Brief -> Note each line in the data holding the string "cada" and report it.

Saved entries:
##########

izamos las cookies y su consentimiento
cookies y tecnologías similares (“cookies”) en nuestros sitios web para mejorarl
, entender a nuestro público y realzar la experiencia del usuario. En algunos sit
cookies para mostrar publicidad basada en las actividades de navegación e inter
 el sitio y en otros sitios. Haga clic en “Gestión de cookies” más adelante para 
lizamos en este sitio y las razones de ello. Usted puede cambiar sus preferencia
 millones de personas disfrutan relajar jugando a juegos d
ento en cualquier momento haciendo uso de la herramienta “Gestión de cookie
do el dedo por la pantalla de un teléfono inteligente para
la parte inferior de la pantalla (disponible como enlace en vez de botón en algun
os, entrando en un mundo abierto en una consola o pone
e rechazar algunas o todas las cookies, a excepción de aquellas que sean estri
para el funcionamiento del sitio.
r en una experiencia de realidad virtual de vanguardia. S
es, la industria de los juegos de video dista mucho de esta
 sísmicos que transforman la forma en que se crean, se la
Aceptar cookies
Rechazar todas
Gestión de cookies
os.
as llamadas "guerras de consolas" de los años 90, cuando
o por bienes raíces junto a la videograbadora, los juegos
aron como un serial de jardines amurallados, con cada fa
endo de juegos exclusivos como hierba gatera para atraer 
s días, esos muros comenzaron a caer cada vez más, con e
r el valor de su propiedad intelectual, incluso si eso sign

##########

Task response ->
aron como un serial de jardines amurallados, con cada fa
s días, esos muros comenzaron a caer cada vez más, con e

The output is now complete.